◆ **What is required**: Scan the records for the word "ngày". Report each line where it occurs.

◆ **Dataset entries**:

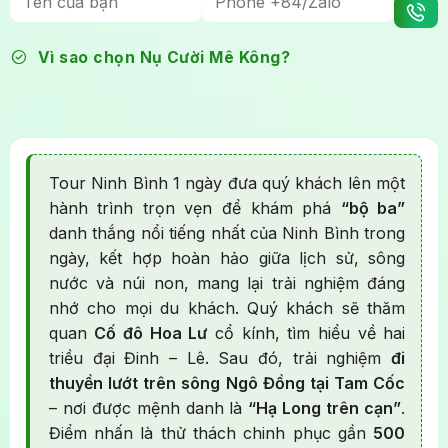
Vì sao chọn Nụ Cười Mê Kông?
Tour Ninh Bình 1 ngày đưa quý khách lên một
hành trình trọn vẹn để khám phá
“bộ ba”
danh thắng nổi tiếng nhất của Ninh Bình trong
ngày, kết hợp hoàn hảo giữa lịch sử, sông
nước và núi non, mang lại trải nghiệm đáng
nhớ cho mọi du khách. Quý khách sẽ thăm
quan
Cố đô Hoa Lư
cổ kính, tìm hiểu về hai
triều đại Đinh – Lê. Sau đó, trải nghiệm
đi
thuyền lướt trên sông Ngô Đồng tại Tam Cốc
– nơi được mệnh danh là
“Hạ Long trên cạn”
.
Điểm nhấn là thử thách chinh phục gần
500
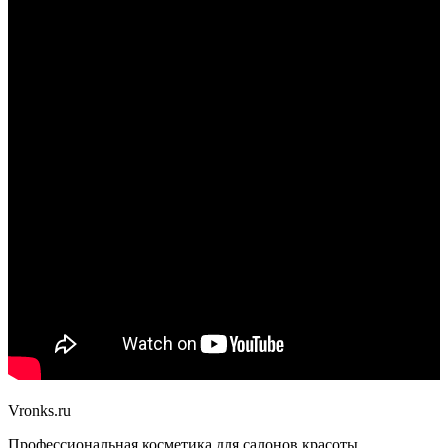
Vronks.ru
Профессиональная косметика для салонов красоты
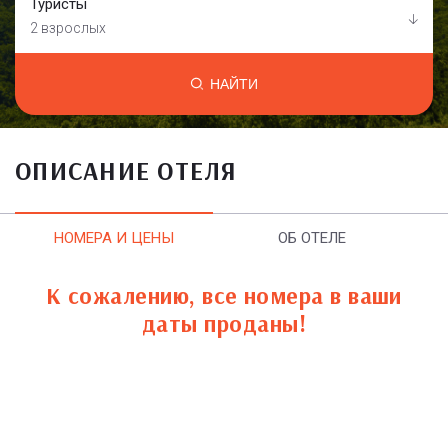
Туристы
2 взрослых
НАЙТИ
ОПИСАНИЕ ОТЕЛЯ
НОМЕРА И ЦЕНЫ
ОБ ОТЕЛЕ
К сожалению, все номера в ваши
даты проданы!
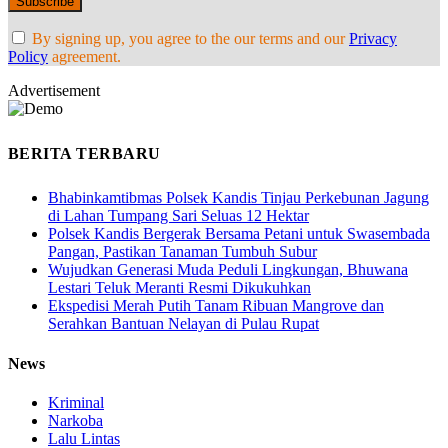
By signing up, you agree to the our terms and our
Privacy
Policy
agreement.
Advertisement
BERITA TERBARU
Bhabinkamtibmas Polsek Kandis Tinjau Perkebunan Jagung
di Lahan Tumpang Sari Seluas 12 Hektar
Polsek Kandis Bergerak Bersama Petani untuk Swasembada
Pangan, Pastikan Tanaman Tumbuh Subur
Wujudkan Generasi Muda Peduli Lingkungan, Bhuwana
Lestari Teluk Meranti Resmi Dikukuhkan
Ekspedisi Merah Putih Tanam Ribuan Mangrove dan
Serahkan Bantuan Nelayan di Pulau Rupat
News
Kriminal
Narkoba
Lalu Lintas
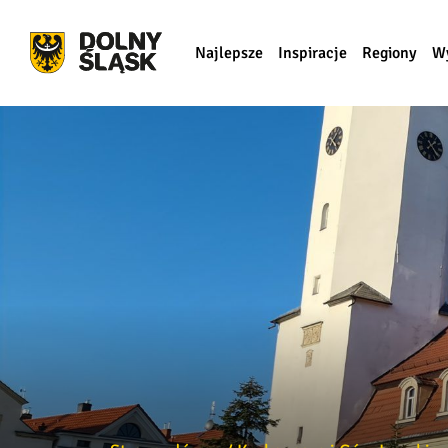
Najlepsze
Inspiracje
Regiony
W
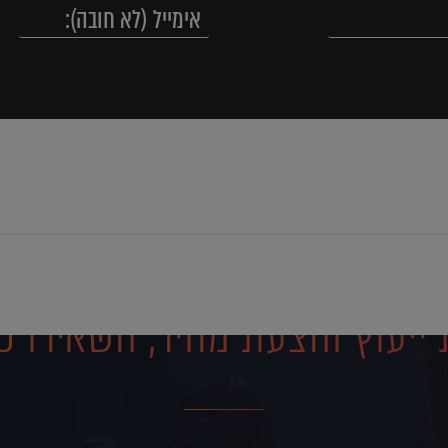
ייעוץ והצעת מחיר, השאירו פ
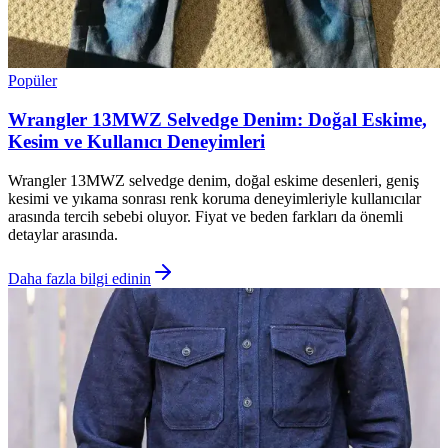
Popüler
Wrangler 13MWZ Selvedge Denim: Doğal Eskime,
Kesim ve Kullanıcı Deneyimleri
Wrangler 13MWZ selvedge denim, doğal eskime desenleri, geniş
kesimi ve yıkama sonrası renk koruma deneyimleriyle kullanıcılar
arasında tercih sebebi oluyor. Fiyat ve beden farkları da önemli
detaylar arasında.
Daha fazla bilgi edinin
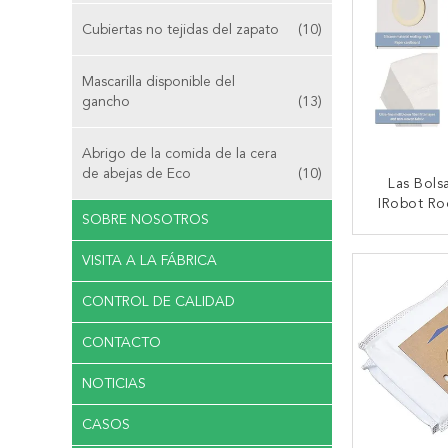
Cubiertas no tejidas del zapato
(10)
Mascarilla disponible del
gancho
(13)
Abrigo de la comida de la cera
de abejas de Eco
(10)
Las Bols
IRobot Ro
SOBRE NOSOTROS
Del Asp
Basura Má
CONTA
VISITA A LA FÁBRICA
CONTROL DE CALIDAD
CONTACTO
NOTICIAS
CASOS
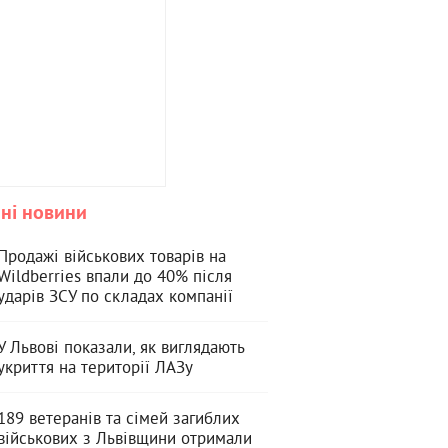
ні новини
Продажі військових товарів на
Wildberries впали до 40% після
ударів ЗСУ по складах компанії
У Львові показали, як виглядають
укриття на території ЛАЗу
189 ветеранів та сімей загиблих
військових з Львівщини отримали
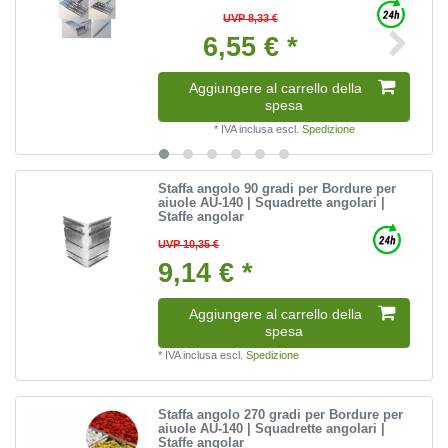
UVP 8,33 €
6,55 € *
Aggiungere al carrello della
spesa
*
IVA inclusa
escl.
Spedizione
Staffa angolo 90 gradi per Bordure per
aiuole AU-140 | Squadrette angolari |
Staffe angolar
UVP 10,35 €
9,14 € *
Aggiungere al carrello della
spesa
*
IVA inclusa
escl.
Spedizione
Staffa angolo 270 gradi per Bordure per
aiuole AU-140 | Squadrette angolari |
Staffe angolar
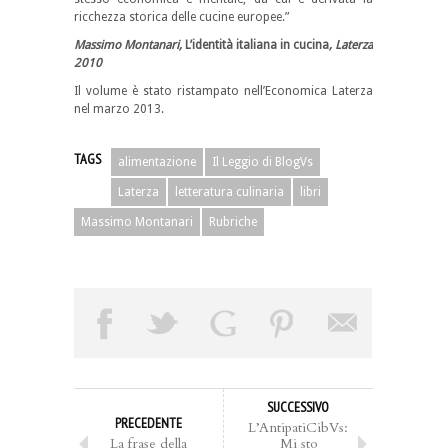
ricchezza storica delle cucine europee.”
Massimo Montanari
,
L’identità italiana in cucina
, Laterza
2010
Il volume è stato ristampato nell’Economica Laterza
nel marzo 2013.
TAGS
alimentazione
Il Leggio di BlogVs
Laterza
letteratura culinaria
libri
Massimo Montanari
Rubriche
SUCCESSIVO
PRECEDENTE
L’AntipatiCibVs:
La frase della
Mi sto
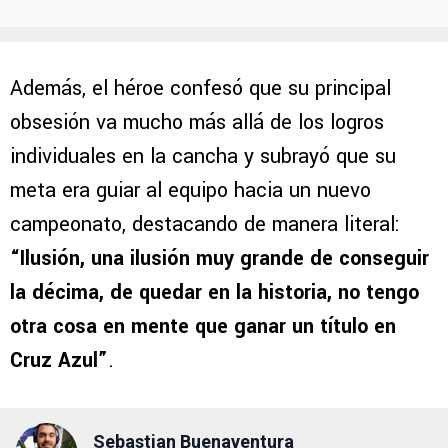
Además, el héroe confesó que su principal
obsesión va mucho más allá de los logros
individuales en la cancha y subrayó que su
meta era guiar al equipo hacia un nuevo
campeonato, destacando de manera literal:
“Ilusión, una ilusión muy grande de conseguir
la décima, de quedar en la historia, no tengo
otra cosa en mente que ganar un título en
Cruz Azul”
.
Sebastian Buenaventura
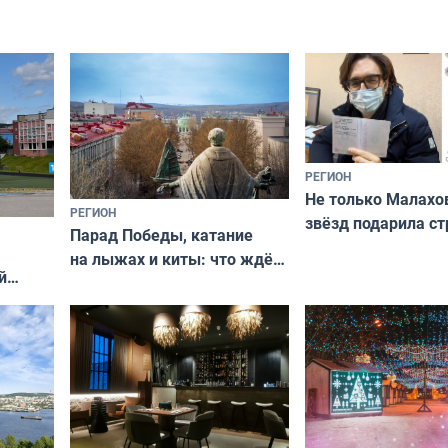
РЕГИОН
Не только Малахов
РЕГИОН
звёзд подарила ст
Парад Победы, катание
Мурманская облас
на лыжах и киты: что ждёт
й
гостей Мурманской области
о
на майские праздники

◆ **Result below**:
Tour Ninh Bình 1 ngày đưa quý khách lên một
ngày, kết hợp hoàn hảo giữa lịch sử, sông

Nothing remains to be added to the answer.